In this article I will explain briefly about using HCIBench for storage benchmarking vSphere deployments. I recently had a chance to try HCIBench on a ScaleIO cluster running on a 3 node ESXi 6.0 cluster. Latest version of the tool can be downloaded from here.

I conducted the tests with HCIBench version 1.6.5.1.  Installation steps are very straight forward. You can install it on one of the ESXi nodes using "Deploy OVF Template" option.

*Browse and select the template.
*Provide a name and select location.
*Select a resource to host HCIBench.
*Review details and click Next.
*Accept license agreements.
*Select a datastore to store HCIBench files.
*Select networks (as shown below).


Note:
Public network is the network through which you can access management web GUI of HCIBench.
Private network is the network where HCIBench test VMs will be deployed.

*Provide management IP details (I am using static IP)  and root password for HCIBench  as shown below.


*Click Next and Finish.
*Once the deployment is complete, you can power on the HCIBench VM.
*Web GUI can be accessed by: <IP address>:8080
*Provide root credentials to access the configuration page.

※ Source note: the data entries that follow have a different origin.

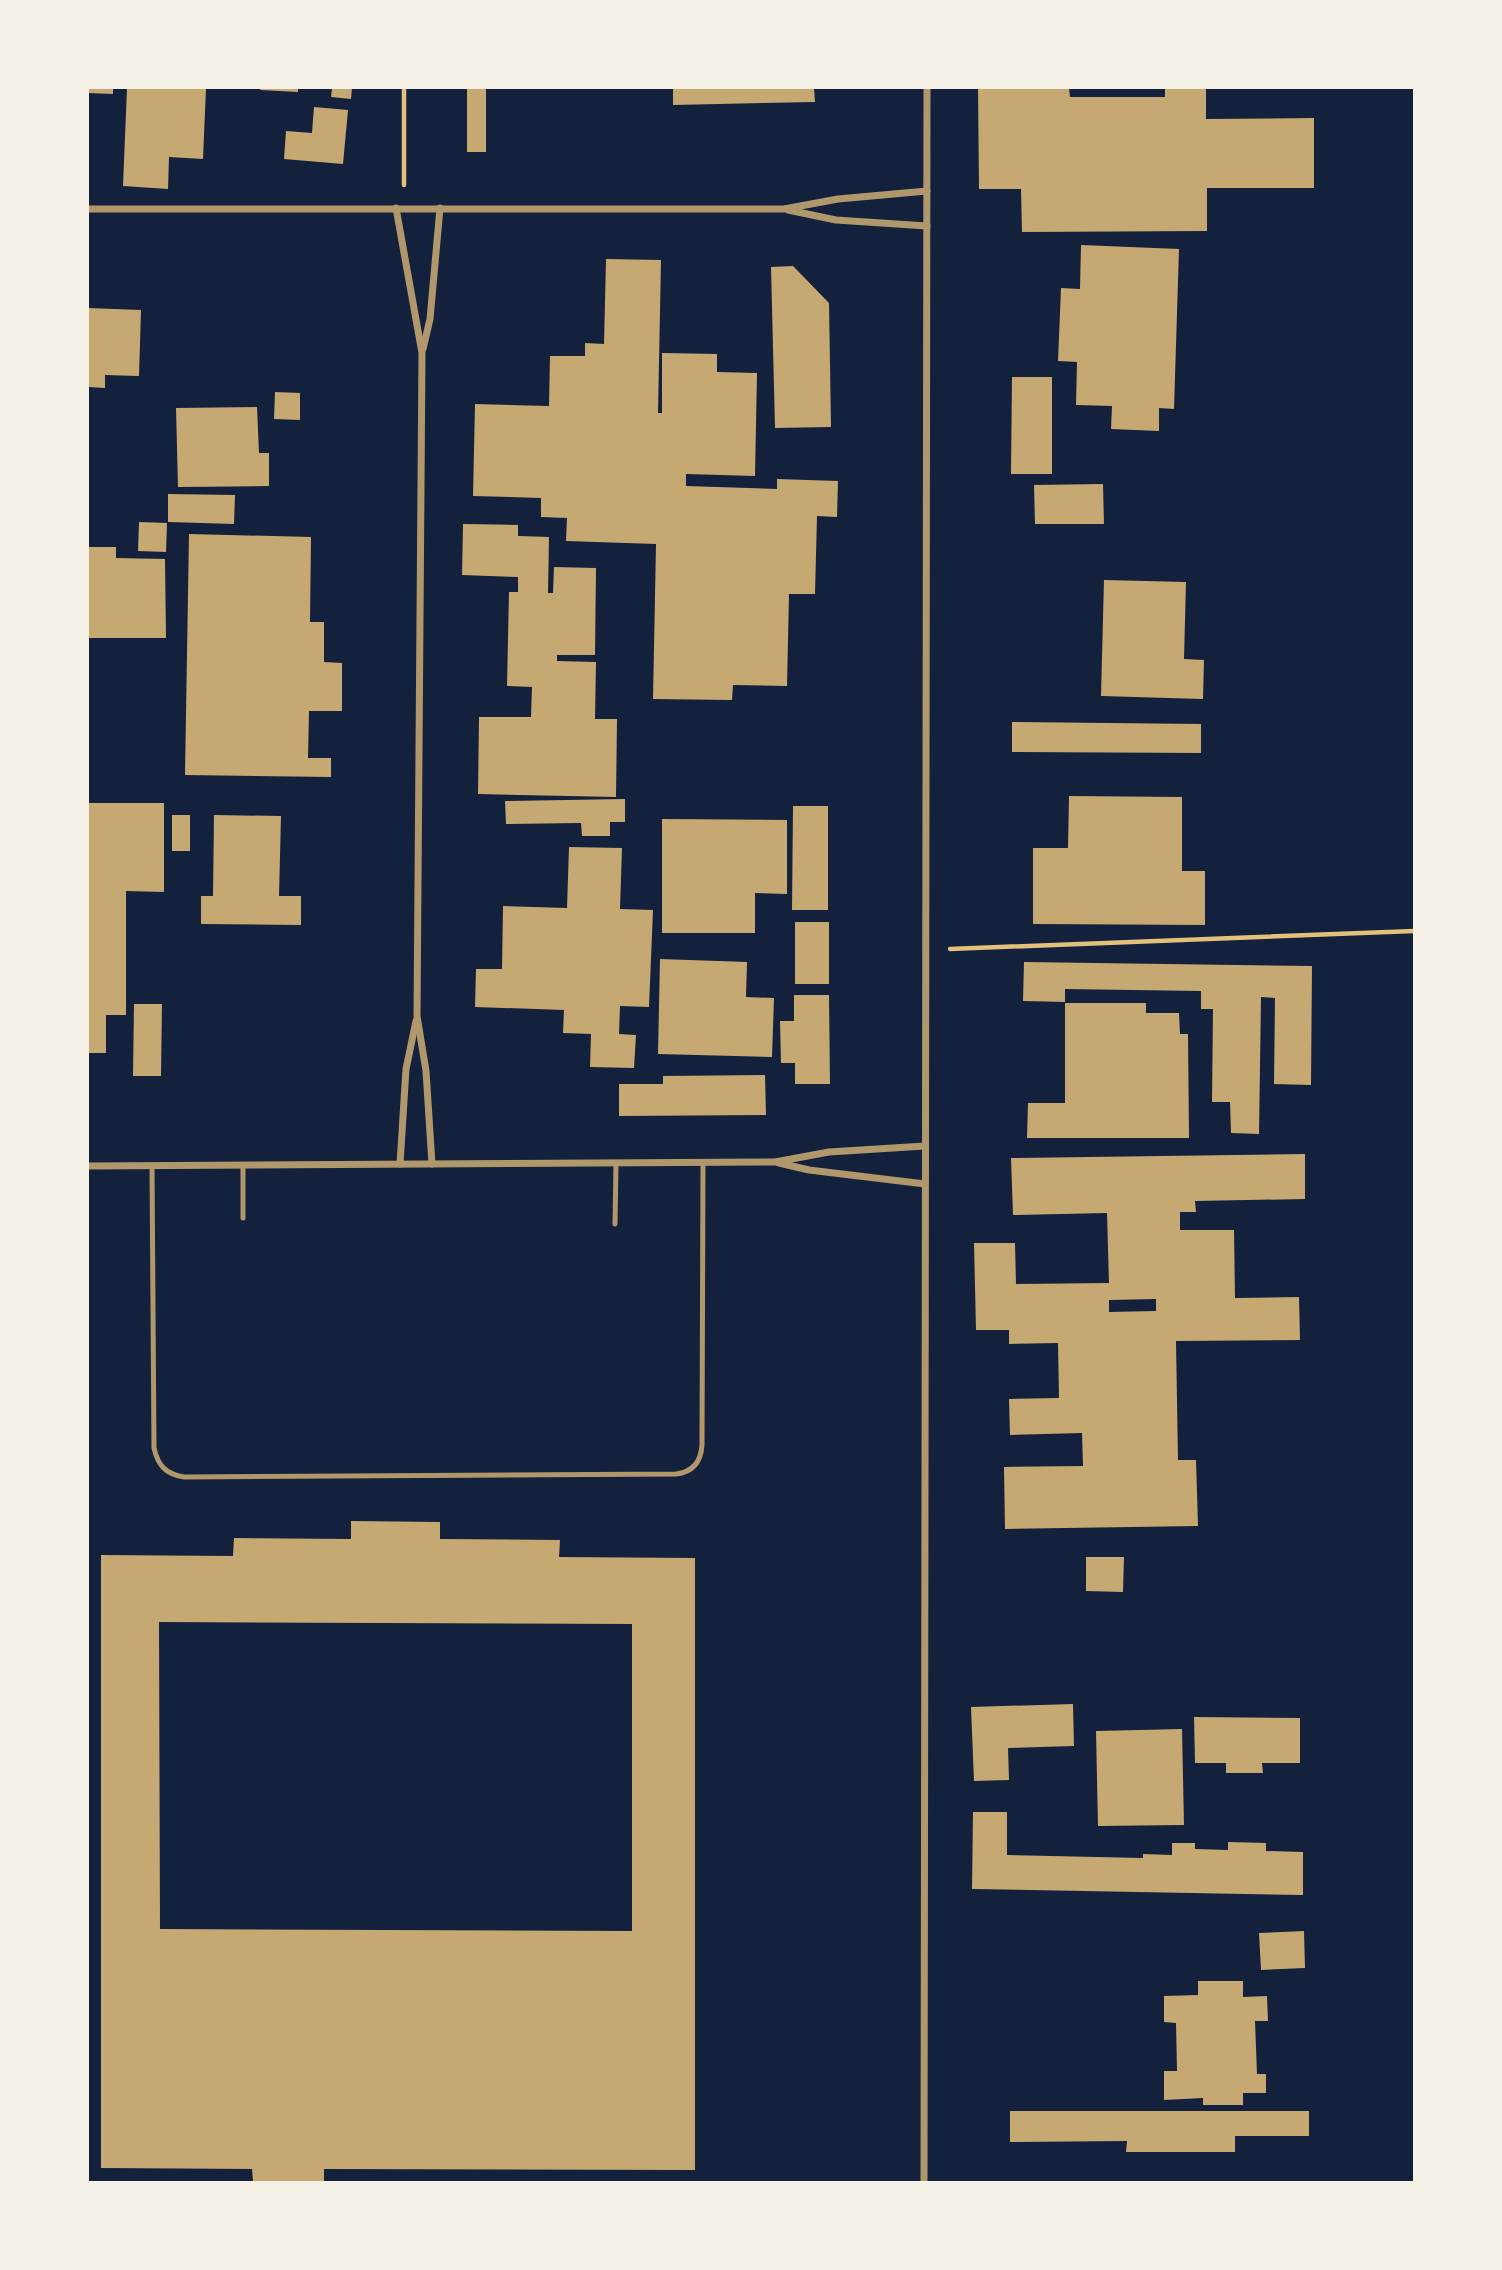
<svg xmlns="http://www.w3.org/2000/svg" width="1502" height="2270" viewBox="0 0 1502 2270" font-family="Jost,sans-serif">
<style>
.building{fill:#c6a872;fill-rule:evenodd}
.lines{fill:none;stroke-linecap:round;stroke-linejoin:round}
.path{stroke:#e5c07b;stroke-width:4.5}
.service{stroke:#b1986c;stroke-width:5}
.minor{stroke:#b1986c;stroke-width:7}
</style>
<rect width="100%" height="100%" fill="#14213d"/>
<g class="building">
<polygon points="88,88 113,88 113,94 88,93"/>
<polygon points="127,88 206,88 203,159 169,157 168,189 123,186"/>
<polygon points="261,88 298,88 298,92 260,90"/>
<polygon points="332,88 352,88 351,99 331,97"/>
<rect x="467" y="88" width="19" height="64"/>
<polygon points="673,88 814,88 815,102 673,105"/>
<polygon points="978,88 1069,88 1070,97 1165,97 1165,88 1206,88 1206,119 1314,118 1314,188 1207,188 1207,231 1022,232 1021,189 979,189"/>
<polygon points="314,107 348,110 343,164 284,159 286,131 312,133"/>
<polygon points="1081,245 1179,249 1174,409 1159,408 1159,431 1111,429 1112,406 1076,405 1077,362 1058,361 1061,288 1080,289"/>
<polygon points="606,259 661,260 658,413 662,413 662,353 717,354 717,372 757,373 755,476 686,474 686,486 777,489 777,479 838,481 837,517 817,516 815,594 789,594 787,686 733,685 732,700 653,699 656,544 566,541 567,518 541,517 541,498 473,496 475,404 549,406 550,356 585,356 585,343 604,344"/>
<polygon points="793,266 829,303 831,427 775,428 771,267"/>
<polygon points="88,308 141,310 139,376 105,375 105,388 88,387"/>
<polygon points="1012,377 1052,377 1052,474 1011,474"/>
<polygon points="275,392 300,393 300,420 274,419"/>
<polygon points="257,407 259,453 269,453 269,486 178,487 176,408"/>
<polygon points="1103,484 1104,524 1035,524 1034,485"/>
<polygon points="168,494 235,495 234,524 168,522"/>
<polygon points="139,522 167,523 166,552 138,551"/>
<polygon points="463,524 518,525 518,536 549,537 548,593 553,593 554,567 596,568 595,655 557,655 557,661 596,662 595,719 617,719 616,797 478,794 479,717 531,717 532,687 507,686 509,592 518,592 518,577 462,575"/>
<polygon points="189,534 311,537 310,622 324,622 324,662 342,663 342,711 309,711 308,758 331,758 331,777 185,775"/>
<polygon points="88,547 116,547 116,558 165,559 166,638 88,638"/>
<polygon points="1104,580 1186,582 1184,659 1204,660 1203,699 1101,696"/>
<polygon points="1012,722 1201,724 1201,753 1012,752"/>
<polygon points="1069,796 1182,797 1182,871 1205,871 1205,925 1033,924 1033,848 1068,848"/>
<polygon points="625,799 625,822 610,822 610,836 582,836 581,823 506,824 505,801"/>
<polygon points="88,803 164,803 164,892 126,891 126,1015 106,1015 106,1053 88,1053"/>
<polygon points="793,806 828,806 828,910 792,910"/>
<rect x="172" y="815" width="18" height="36"/>
<polygon points="214,815 281,816 279,896 301,896 301,925 201,924 201,896 213,896"/>
<polygon points="662,819 787,820 787,894 755,893 755,933 662,933"/>
<polygon points="569,847 622,848 620,909 653,910 649,1007 620,1006 619,1034 636,1035 634,1068 590,1067 591,1034 563,1033 564,1010 475,1007 476,969 502,969 503,906 567,908"/>
<rect x="795" y="922" width="34" height="62"/>
<polygon points="660,959 747,962 746,997 774,998 772,1057 658,1054"/>
<polygon points="1024,962 1312,966 1311,1085 1274,1084 1275,998 1261,997 1259,1134 1231,1133 1230,1102 1212,1102 1213,1009 1201,1009 1201,991 1065,989 1065,1002 1023,1001"/>
<polygon points="794,995 829,995 830,1084 795,1084 795,1063 781,1063 780,1021 794,1021"/>
<polygon points="1065,1003 1146,1003 1146,1013 1179,1013 1180,1034 1188,1034 1189,1138 1027,1138 1028,1103 1065,1103"/>
<polygon points="134,1004 162,1004 161,1076 133,1076"/>
<polygon points="765,1075 766,1115 619,1116 619,1084 663,1084 663,1076"/>
<path d="M1305,1154V1199L1195,1201L1196,1212H1180V1230H1234L1235,1298L1299,1297L1300,1340L1176,1341L1178,1460H1196L1198,1526L1005,1529L1004,1467L1083,1466L1082,1433L1010,1435L1009,1399L1059,1398L1058,1343L1009,1344V1330H976L974,1243H1015L1016,1284L1109,1283L1107,1213L1013,1215L1011,1158ZM1156,1299V1311L1109,1312V1300Z"/>
<path d="M351,1521L440,1522V1539L560,1540L559,1557L695,1558V2170L324,2169V2181H253L252,2169L101,2168V1555L233,1556L234,1538L351,1539ZM159,1622L632,1624V1931L160,1929Z"/>
<polygon points="1086,1557 1124,1557 1123,1592 1086,1591"/>
<polygon points="1073,1704 1074,1746 1008,1748 1009,1780 974,1781 971,1707"/>
<polygon points="1194,1717 1300,1718 1300,1763 1262,1763 1263,1773 1226,1773 1226,1763 1195,1763"/>
<polygon points="1182,1729 1184,1825 1098,1826 1096,1731"/>
<polygon points="973,1812 1007,1812 1007,1855 1143,1858 1143,1854 1172,1855 1172,1843 1195,1843 1195,1849 1228,1850 1228,1842 1266,1843 1266,1851 1303,1852 1303,1895 972,1889"/>
<polygon points="1304,1931 1305,1968 1261,1970 1259,1933"/>
<polygon points="1198,1981 1243,1981 1243,1997 1267,1996 1268,2021 1255,2021 1257,2074 1266,2074 1266,2093 1243,2093 1243,2105 1203,2105 1203,2098 1164,2100 1164,2071 1177,2071 1176,2023 1164,2022 1164,1996 1198,1995"/>
<polygon points="1010,2111 1309,2111 1309,2136 1235,2136 1235,2152 1126,2152 1127,2141 1010,2142"/>
</g>
<g class="lines">
<g class="path">
<polyline points="404,185 404,88"/>
<polyline points="950,949 1414,931"/>
</g>
<g class="service">
<path d="M152,1166L154,1448C158,1466 166,1474 184,1477L676,1474C693,1472 701,1462 702,1445L703,1162"/>
<polyline points="243,1218 243,1165"/>
<polyline points="615,1224 616,1163"/>
</g>
<g class="minor">
<polyline points="396,208 422,353 417,1016 426,1071 432,1164"/>
<polyline points="88,209 784,209 838,199 927,191"/>
<polyline points="788,210 836,220 927,226"/>
<polyline points="423,349 430,319 440,208"/>
<polyline points="779,1163 809,1170 925,1184"/>
<polyline points="400,1164 406,1069 416,1021"/>
<polyline points="88,1166 775,1162 829,1152 925,1146"/>
<polyline points="924,2182 927,88"/>
</g>
</g>
<rect width="1502" height="2270" fill="none" stroke="#f6f1e7" stroke-width="178"/>
</svg>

In the configuration page fill the necessary details as given below.

*vCenter IP.
*vCenter username and password.
*Datacenter name.
*Cluster name.
*Network name (the network on which HCIBench test VMs will be deployed).

Note:
The network on to which HCIBench test VMs will be deployed should have a DHCP server to provide IPs to the test VMs. If you do not have a DHCP server available in that network, select "Set Static IP for Vdbench VMs" as shown below. In this case HCIBench will provide IPs to the test VMs through the private network that you have chosen in the earlier installation step. Here, I don't have a DHCP server in VMNet-SIO network. So I connected eth1 of HCIBench to VMNet-SIO (private network) and checked the option "Set Static IP for Vdbench VMs".

*Provide datastore names.


*Provide ESXi host username and password.
*Total number of VMs.
*Number of data disks per VM.
*Size of each data disk.

Note:
Make sure to keep a ratio between the total number of datastores, number of ESXi nodes and the number of test VMs. Here I have 3 ESXi nodes and 3 datastores in the cluster. So if I deploy 9 VMs for the test, each ESXi node will host 3 test VMs, one on each datastore. 


*Give a name for the test.
*Select the test parameters.
*You can use the Generate button to customize the parameters (shown in next screenshot).


*Input parameters as per your requirement and submit.


*If you are doing this the very first time, you will find the below option at the end of the page to upload Vdbench ZIP file. You can upload the file if you have one, or you can download it from the Oracle website using the Download button.
*After providing necessary inputs, you can save the configuration and validate. If the validation passes, you can click on test to begin the benchmarking test.


*Once the test is complete, click on the Result button and it will take you to the directory where result files are stored. 

Hope the article was useful to you. Happy benchmarking. Cheers!